The mightiest streamer of all is falling. Netflix stock dropped 8.5% on Thursday after forecasts suggested that its subscriber growth was slowing. This comes after 2024 saw record growth in the company’s stock price as subscriptions soared following their crackdown on password sharing.
The tumult with Netflix’s stock is also related to broader economic trends, as many stocks declined in reaction to President Trump’s tariffs. Spotify (-7.4%), Warner Bros. Discovery (-6.4%), Roku (-6.4%), Disney (-3.6%), and Amazon (-3.7%) all saw their stock prices fall.
Netflix’s declining subscription numbers might also be related to an analysis from MoffettNathason that suggested that Netflix’s subscriber growth might slow substantially at some point this year. Although “it is likely Netflix has a few more quarters of strong subscriber growth driven by its content slate and ad-tier,” the analysis said, “we do expect the benefits of the password-sharing crackdown to slow.”
This comes as Netflix is planning to stop sharing its subscriber numbers every quarter the way it has historically.
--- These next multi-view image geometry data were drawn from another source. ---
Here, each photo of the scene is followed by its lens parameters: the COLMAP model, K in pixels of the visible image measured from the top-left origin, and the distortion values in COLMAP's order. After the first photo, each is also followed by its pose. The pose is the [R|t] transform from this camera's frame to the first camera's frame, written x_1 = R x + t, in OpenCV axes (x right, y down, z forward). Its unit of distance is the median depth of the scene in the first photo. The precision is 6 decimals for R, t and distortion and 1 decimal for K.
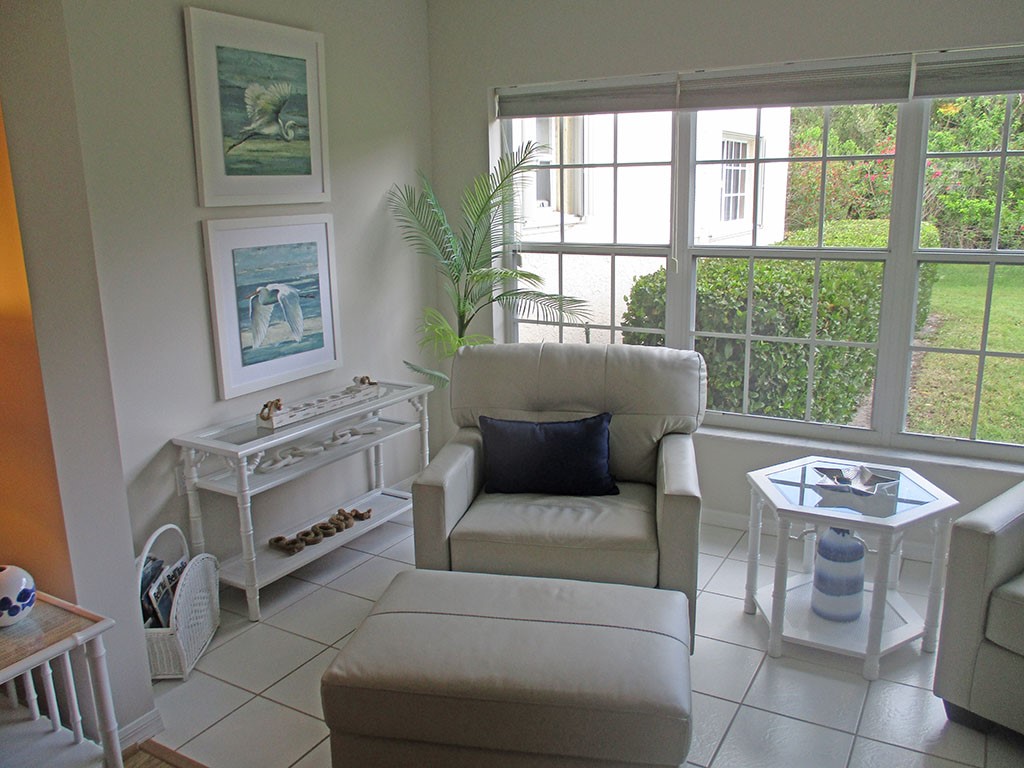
lens RADIAL K [[844.2, 0, 512.0], [0, 844.2, 384.0], [0, 0, 1]] dist [-0.016698, -0.003658]
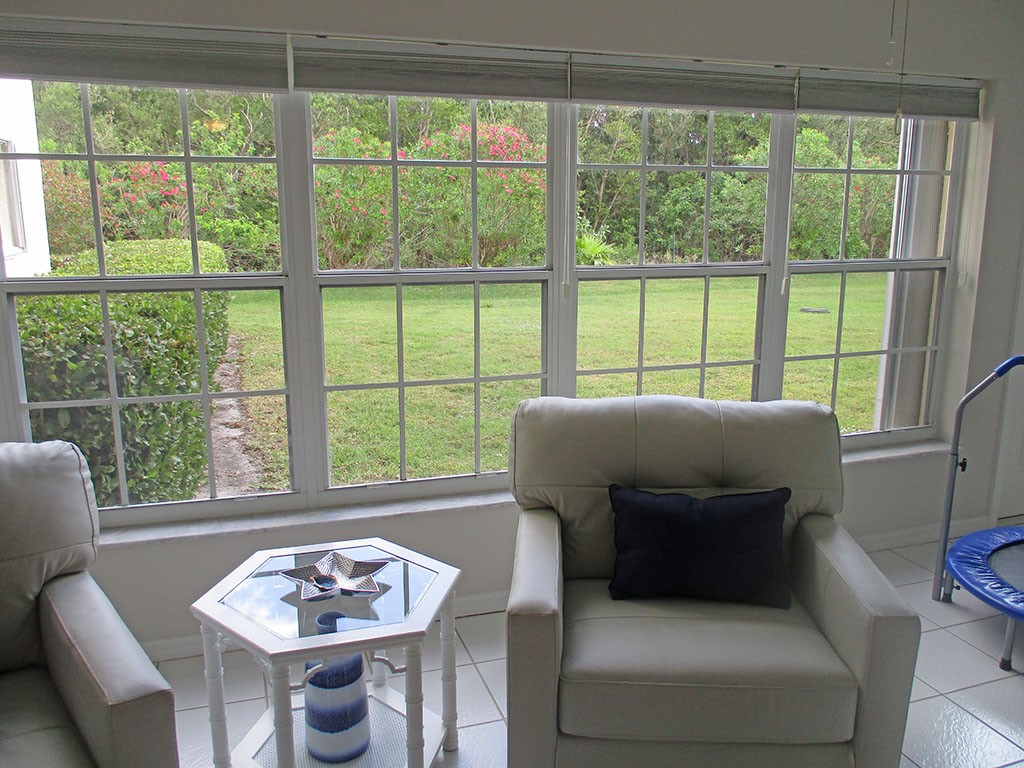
lens RADIAL K [[841.3, 0, 519.7], [0, 841.3, 394.9], [0, 0, 1]] dist [-0.040463, 0.007367]
pose [[0.660006, -0.142049, 0.737709, -0.047066], [0.149406, 0.987165, 0.056414, -0.136173], [-0.736254, 0.072984, 0.672758, 0.719665]]
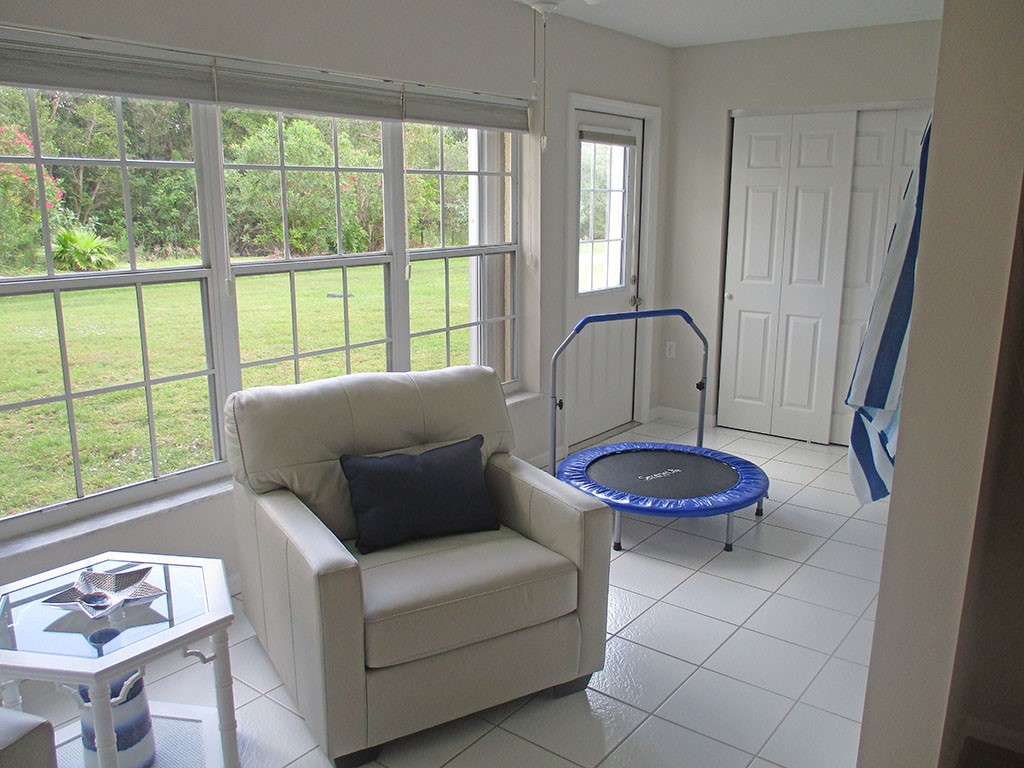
lens RADIAL K [[844.2, 0, 512.0], [0, 844.2, 384.0], [0, 0, 1]] dist [-0.016698, -0.003658]
pose [[0.138390, -0.192636, 0.971463, -0.463096], [0.209851, 0.964332, 0.161328, -0.216853], [-0.967890, 0.181536, 0.173879, 0.998299]]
The company has stated that metrics like engagement and profitability better reflect the overall health of the company, and of its streaming arm.
Netflix CFO Spencer Neumann, meanwhile, has signaled that the company is planning to continue increasing its spending over the coming years. “We’re not anywhere near a ceiling,” Neumann said at an investor conference.
So, while the stock may have declined substantially, it seems that the company is still projecting strength, and has plenty of reasons to support that claim. It’s impossible to say how much of the decline was related to broader economic trends, and how much was specific to Netflix.